Verl-Kaunitz (fred). Der Streit um die Beschriftung der Ortsschilder nach der Stadtwerdung Verls (die NW berichtete) geht in eine neue Runde. In einem Offenen Brief an die Fraktionsvorsitzenden im Rat der Stadt fordern Vertreter aus Vereinen und Verbänden im Stadtteil Kaunitz das Auswechseln der aufgestellten Ortseingangsschilder.
In dem Brief heißt es unter anderem: "Die Stadt Verl hätte gar keine neuen Schilder gebraucht und auch noch Geld gespart! Es wäre ausreichend gewesen, hätt man ’Gemeinde Verl’ mit einem gelben Klebeband und der Aufschrift: ’Stadt Verl’ überklebt."
Die Verfasser kritisieren, dass es im Vorfeld keine Gespräche in den Fraktionen, mit den Dorfgemeinschaften und den Bürgern der Stadt gegeben hat. "So erkennen wir nur einen willkürlichen Verwaltungsakt, der nach Meinung ganz vieler Bürger eben an den Bürgern der Stadtteile vorbeigeht.
Hier wäre Bürgernähe außerhalb von Wahlkampfzeiten ein wohltuender Akt gewesen, die dem Bürger deutlich gemacht hätte, es geht uns um euer und unser aller Wohl!" Die Vertreter fordern eine Veränderung der Ortseingangsschilder in dem Sinne, dass der Stadtteil in der ersten Schriftreihe steht, die Kommune: Stadt Verl in der zweiten Reihe und der Kreis Gütersloh die untere Schriftreihe ausfüllt.
Unterdessen wird die Stadtverwaltung im nächsten Straßen-, Wege- und Verkehrsausschuss am kommenden Dienstag, 16. März, um 16.30 Uhr empfehlen, dem Bürgerantrag zur Gestaltung der Ortstafeln nicht zu folgen.
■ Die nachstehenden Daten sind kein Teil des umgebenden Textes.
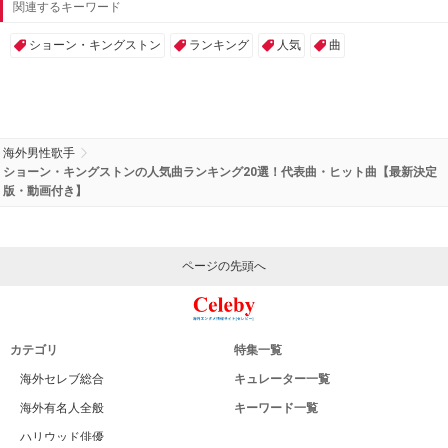
関連するキーワード
ショーン・キングストン
ランキング
人気
曲
海外男性歌手
ショーン・キングストンの人気曲ランキング20選！代表曲・ヒット曲【最新決定
版・動画付き】
ページの先頭へ
カテゴリ
特集一覧
海外セレブ総合
キュレーター一覧
海外有名人全般
キーワード一覧
ハリウッド俳優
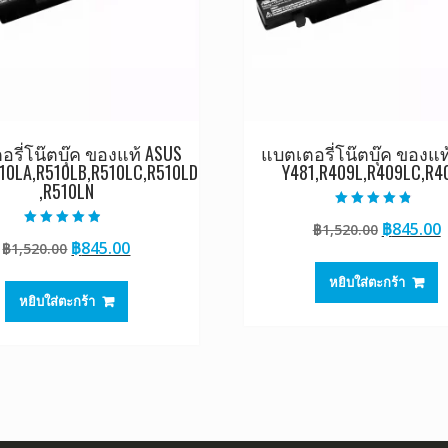
รี่โน๊ตบุ๊ค ของแท้ ASUS
แบตเตอรี่โน๊ตบุ๊ค ของแท
10LA,R510LB,R510LC,R510LD
Y481,R409L,R409LC,R4
,R510LN
ให้คะแนน
Original
฿
845.00
฿
1,520.00
4.50
ให้คะแนน
ตั้งแต่ 1-5
Original
Current
฿
845.00
฿
1,520.00
price
p
4.50
คะแนน
ตั้งแต่ 1-5
price
price
was:
i
คะแนน
หยิบใส่ตะกร้า
was:
is:
฿1,520.0
฿
หยิบใส่ตะกร้า
฿1,520.00.
฿845.00.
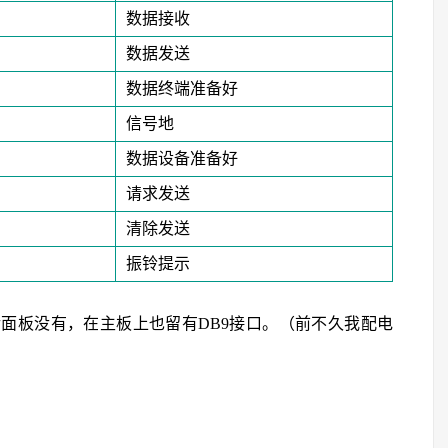
数据接收
数据发送
数据终端准备好
信号地
数据设备准备好
请求发送
清除发送
振铃提示
后面板没有，在主板上也留有DB9接口。（前不久我配电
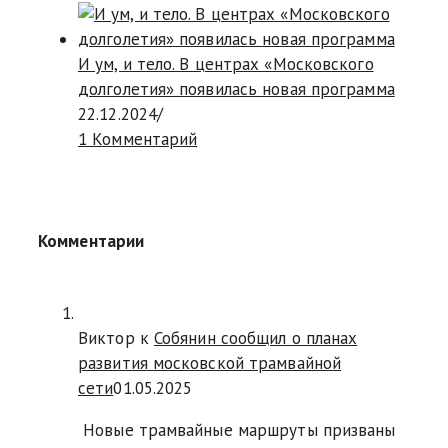
И ум, и тело. В центрах «Московского
долголетия» появилась новая программа
22.12.2024
/
1 Комментарий
Комментарии
Виктор к
Собянин сообщил о планах
развития московской трамвайной
сети
01.05.2025
Новые трамвайные маршруты призваны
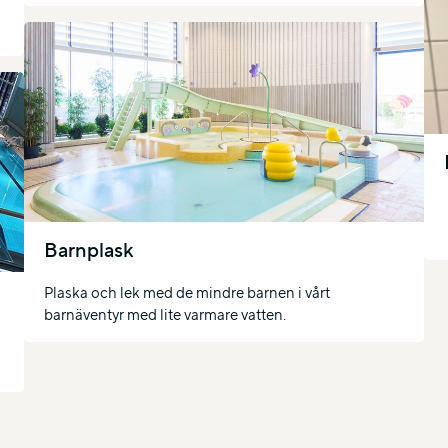
Barnplask
Plaska och lek med de mindre barnen i vårt
barnäventyr med lite varmare vatten.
In der Vorlage begründet Bürgermeister Paul Hermreck die Entscheidung mit der kommunalen Neugliederung im Jahr 1970: "Auch in der Folgezeit bis heute war man sich politisch einig, dass es sich bei der Gemeinde Verl um einen Ort handeln soll und nicht um einen aus fünf verschiedenen Ortsteilen zusammen gesetzten Ort." Der Grundgedanke sei seinerzeit gewesen, dass nicht das Ortsteildenken, sondern das Gesamtgebilde Verl im Vordergrund stehen sollte. "Mit der Stadtwerdung sollte dieses ’Gesamtgebilde Verl’ weiter unterstrichen werden, was dazu geführt hat, dass Verl in der ersten Zeile der nun aufgestellten Ortstafeln steht." Hermreck sieht die Protestbriefe von Joachim Cruse, der St. Hubertus-Schützenbruderschaft Kaunitz und der Dorfgemeinschaft, in denen die mangelnde Beachtung des Ortsteils Kaunitz bei der Beschilderung kritisiert wird, nicht als allgemeine Wahrnehmung: "Aus den anderen Ortsteilen liegen bis zum heutigen Tage keine gleichlautenden Anträge vor." Die vom Antragsteller Cruse erhobenen Vorwürfe des "unterbutterns" entzögen sich einer rationalen Bewertung. Im Falle einer Umgestaltung sollten auch die Ortstafeln aller Ortsteile verändert werden. Die Kosten für die 32 Tafeln beliefen sich dann auf rund 3.500 Euro. Die Ortsteilbeschilderung wird Thema im Rat am 22. März sein.